If you experience blurred vision, difficulty reading or crossing of the eyes, it may mean you have a refractive disorder. Contact our office for a complete eye exam.
The cornea is the dome-shaped clear covering at the center of your eyes. It protects your eyes, and its curvature is also responsible for many aspects of our vision. It is a highly complex series of cells and proteins, and unlike most of the tissues of the body, it has no veins or blood vessels of any kind to help nourish and maintain it, because the blood vessels would interfere with our vision. This makes it vulnerable to outside infections and diseases, of which there are many.
Also known as "pink eye", conjunctivitis is a very common affliction of the cornea that causes irritation, itching and burning of the eyelid lining. Many times, the disease's symptoms are easily managed and disappear after several days, but in extreme cases, professional treatment may be needed. If severe cases are left untreated, they may worsen and impair vision.

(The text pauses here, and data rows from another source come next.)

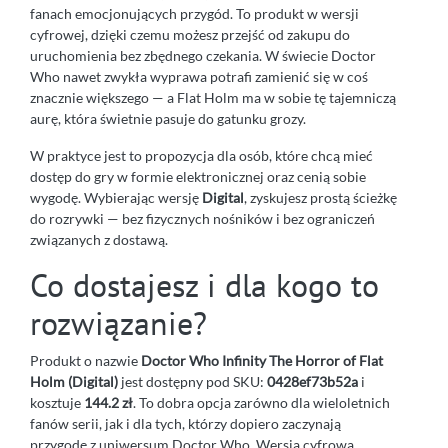
fanach emocjonujących przygód. To produkt w wersji
cyfrowej, dzięki czemu możesz przejść od zakupu do
uruchomienia bez zbędnego czekania. W świecie Doctor
Who nawet zwykła wyprawa potrafi zamienić się w coś
znacznie większego — a Flat Holm ma w sobie tę tajemniczą
aurę, która świetnie pasuje do gatunku grozy.
W praktyce jest to propozycja dla osób, które chcą mieć
dostęp do gry w formie elektronicznej oraz cenią sobie
wygodę. Wybierając wersję
Digital
, zyskujesz prostą ścieżkę
do rozrywki — bez fizycznych nośników i bez ograniczeń
związanych z dostawą.
Co dostajesz i dla kogo to
rozwiązanie?
Produkt o nazwie
Doctor Who Infinity The Horror of Flat
Holm (Digital)
jest dostępny pod SKU:
0428ef73b52a
i
kosztuje
144.2 zł
. To dobra opcja zarówno dla wieloletnich
fanów serii, jak i dla tych, którzy dopiero zaczynają
przygodę z uniwersum Doctor Who. Wersja cyfrowa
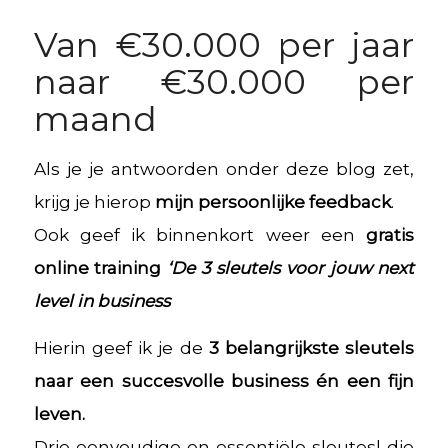
Van €30.000 per jaar
naar €30.000 per
maand
Als je je antwoorden onder deze blog zet,
krijg je hierop
mijn persoonlijke feedback
.
Ook geef ik binnenkort weer een
gratis
online training
‘De 3 sleutels voor jouw next
level in business
Hierin geef ik je de
3 belangrijkste sleutels
naar een succesvolle business én een fijn
leven.
Drie eenvoudige en essentiële sleutesl die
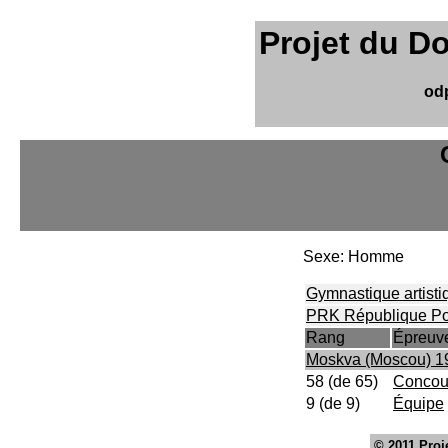
Projet du D
od
Sexe: Homme
Gymnastique artisti
PRK République Po
Rang
Épreuv
Moskva (Moscou) 1
58 (de 65)
Concour
9 (de 9)
Équipe
© 2011
Proj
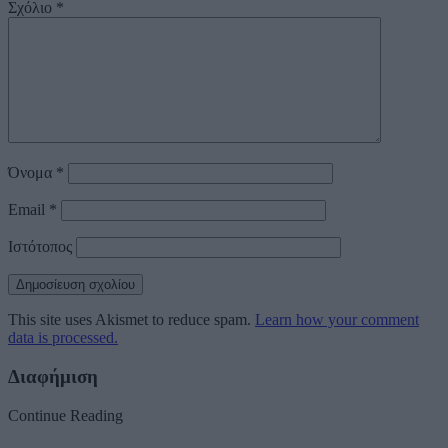
Σχόλιο
*
Όνομα
*
Email
*
Ιστότοπος
This site uses Akismet to reduce spam.
Learn how your comment
data is processed.
Διαφήμιση
Continue Reading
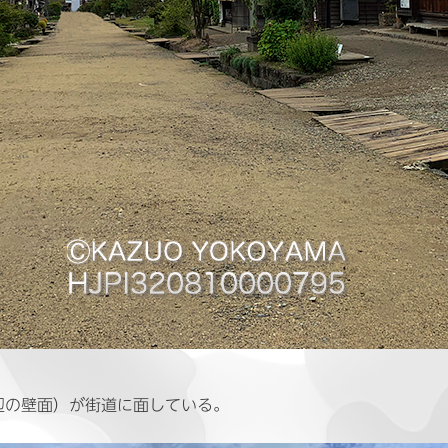
辺の壁面）が街道に面している。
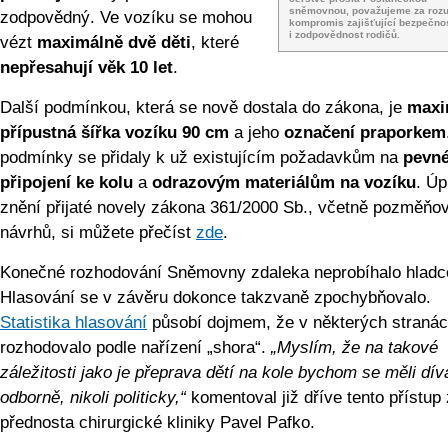
sněmovnou, považujeme za roz
zodpovědný. Ve vozíku se mohou
kompromis zajišťující bezpečnos
i zodpovědnost rodičů.
vézt
maximálně dvě děti
, které
nepřesahují věk 10 let
.
Další podmínkou, která se nově dostala do zákona, je
maxi
přípustná šířka vozíku 90 cm
a jeho
označení praporkem
podmínky se přidaly k už existujícím požadavkům na
pevn
připojení ke kolu
a
odrazovým materiálům na vozíku
. Úp
znění přijaté novely zákona 361/2000 Sb., včetně pozměňo
návrhů, si můžete přečíst
zde
.
Konečné rozhodování Sněmovny zdaleka neprobíhalo hladc
Hlasování se v závěru dokonce takzvaně zpochybňovalo.
Statistika hlasování
působí dojmem, že v některých stranác
rozhodovalo podle nařízení „shora“.
„Myslím, že na takové
záležitosti jako je přeprava dětí na kole bychom se měli dív
odborně, nikoli politicky,“
komentoval již dříve tento přístu
přednosta chirurgické kliniky Pavel Pafko.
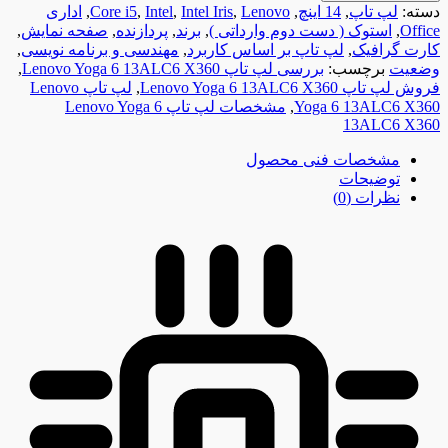
دسته:
لپ تاپ
,
14 اینچ
,
Lenovo
,
Intel Iris
,
Intel
,
Core i5
,
اداری
Office
,
استوک ( دست دوم وارداتی )
,
برند
,
پردازنده
,
صفحه نمایش
,
کارت گرافیک
,
لپ تاپ بر اساس کاربرد
,
مهندسی و برنامه نویسی
,
وضعیت
برچسب:
بررسی لپ تاپ Lenovo Yoga 6 13ALC6 X360
,
فروش لپ تاپ Lenovo Yoga 6 13ALC6 X360
,
لپ تاپ Lenovo
Yoga 6 13ALC6 X360
,
مشخصات لپ تاپ Lenovo Yoga 6
13ALC6 X360
مشخصات فنی محصول
توضیحات
نظرات (0)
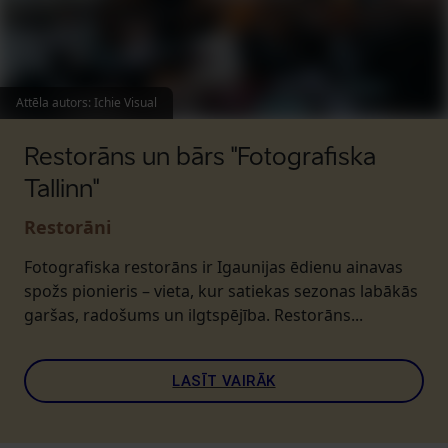
Attēla autors
:
Ichie Visual
Restorāns un bārs "Fotografiska
Tallinn"
Restorāni
Fotografiska restorāns ir Igaunijas ēdienu ainavas
spožs pionieris – vieta, kur satiekas sezonas labākās
garšas, radošums un ilgtspējība. Restorāns...
LASĪT VAIRĀK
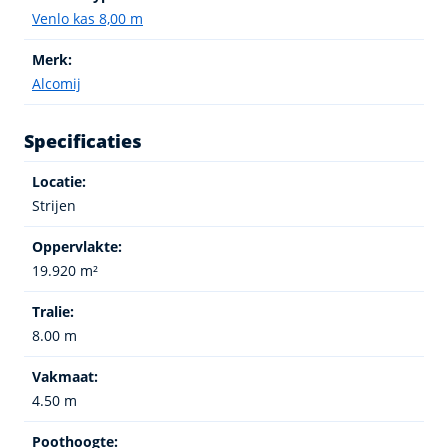
Venlo kas 8,00 m
Merk:
Alcomij
Specificaties
Locatie:
Strijen
Oppervlakte:
19.920 m²
Tralie:
8.00 m
Vakmaat:
4.50 m
Poothoogte:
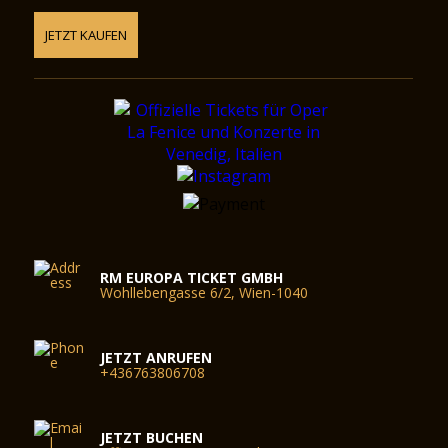
JETZT KAUFEN
RM EUROPA TICKET GMBH
Wohllebengasse 6/2, Wien-1040
JETZT ANRUFEN
+436763806708
JETZT BUCHEN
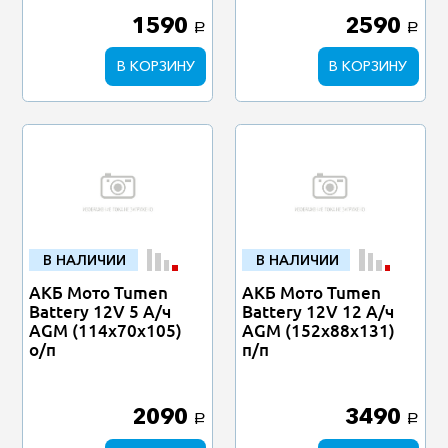
1590
2590
a
a
В КОРЗИНУ
В КОРЗИНУ
В НАЛИЧИИ
В НАЛИЧИИ
АКБ Мото Tumen
АКБ Мото Tumen
Battery 12V 5 А/ч
Battery 12V 12 А/ч
AGM (114х70х105)
AGM (152х88х131)
о/п
п/п
2090
3490
a
a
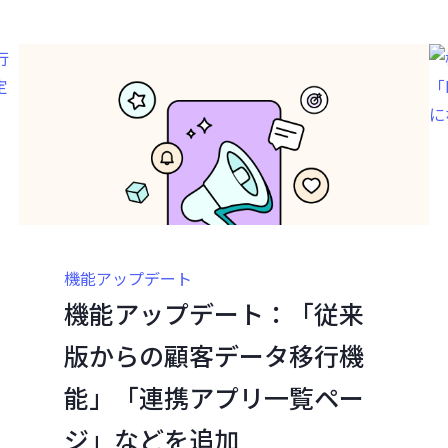
機能アップデート
機能アップデート：「従来
版からの顧客データ移行機
能」「連携アプリ一覧ペー
ジ」などを追加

Herpes of the eyes, also known as ocular herpes, is the single most common infectious cause of corneal blindness in America. Ocular herpes typically causes painful sores on the eyelid or cornea, and can cause the cornea itself to inflame, which can lead to the destruction of cells within the cornea, causing scarring and blindness. Though the virus itself never leaves the body, breakouts can be controlled and treated with prescriptions.
A pterygium is a pinkish-colored patch of tissue that grows on the cornea. Pterygia can potentially obstruct vision, but this can be prevented by careful observations and surgery if needed. More often, it is a cosmetic concern, since the pterygia can be seen when it becomes red and inflamed from dust or sunlight. Eye lubricants are usually an effective treatment for smaller pterygia. For larger occurrences, surgery may be needed.